**Source text:**
[Start of section]
DUBAI: The Palestinian Film Institute is making a resounding statement at the Cannes Film Festival with its largest presence to date under the banner #HereThereAndForever.

This year’s Pavilion Program spans a range of activities including exhibitions, screenings, producer talks, and intimate meet-and-greet sessions, reflecting a commitment to amplifying Palestinian voices on the global stage.

“We’re not celebrating being in Cannes,” PFI programmer Mohanad Yaqubi said in an interview with The Hollywood Reporter. “There’s nothing to celebrate for us … it’s really about orienting the narrative surrounding Palestinian cinema and Palestinian stories through the filmmakers themselves.

“We feel the responsibility, and it’s very hard,” he said. “Some of our members actually have families in Gaza now, and they are here in Cannes. It’s uncomfortable, but this is not an industry only for rich people. We have to make that industry accommodate us and our needs as an oppressed and underrepresented (group).”

A major highlight of the program is the official launch of the PFI Film Fund. According to Yaqubi, the fund represents a dream long in the making. “The aim for the first three rounds is to fund or support four to six projects in different formats, at least, to give them a base so that they can start working,” he said.
[End of section]
Collected data:
[Start of section]
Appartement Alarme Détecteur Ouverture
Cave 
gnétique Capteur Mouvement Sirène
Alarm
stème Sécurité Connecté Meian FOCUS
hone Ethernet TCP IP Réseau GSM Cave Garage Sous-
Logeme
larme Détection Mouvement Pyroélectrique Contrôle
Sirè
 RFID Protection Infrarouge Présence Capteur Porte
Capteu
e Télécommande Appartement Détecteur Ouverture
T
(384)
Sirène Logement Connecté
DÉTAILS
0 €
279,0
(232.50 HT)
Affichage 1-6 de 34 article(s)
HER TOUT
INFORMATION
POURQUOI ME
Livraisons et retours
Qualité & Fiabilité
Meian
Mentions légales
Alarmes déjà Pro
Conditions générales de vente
[End of section]
**Goal of the exercise:**
Name every activity that the article on the Palestinian Film Institute at Cannes lists as part of this year's Pavilion Program.

**Exercise answer:**
- Exhibitions
- Screenings
- Producer talks
- Intimate meet-and-greet sessions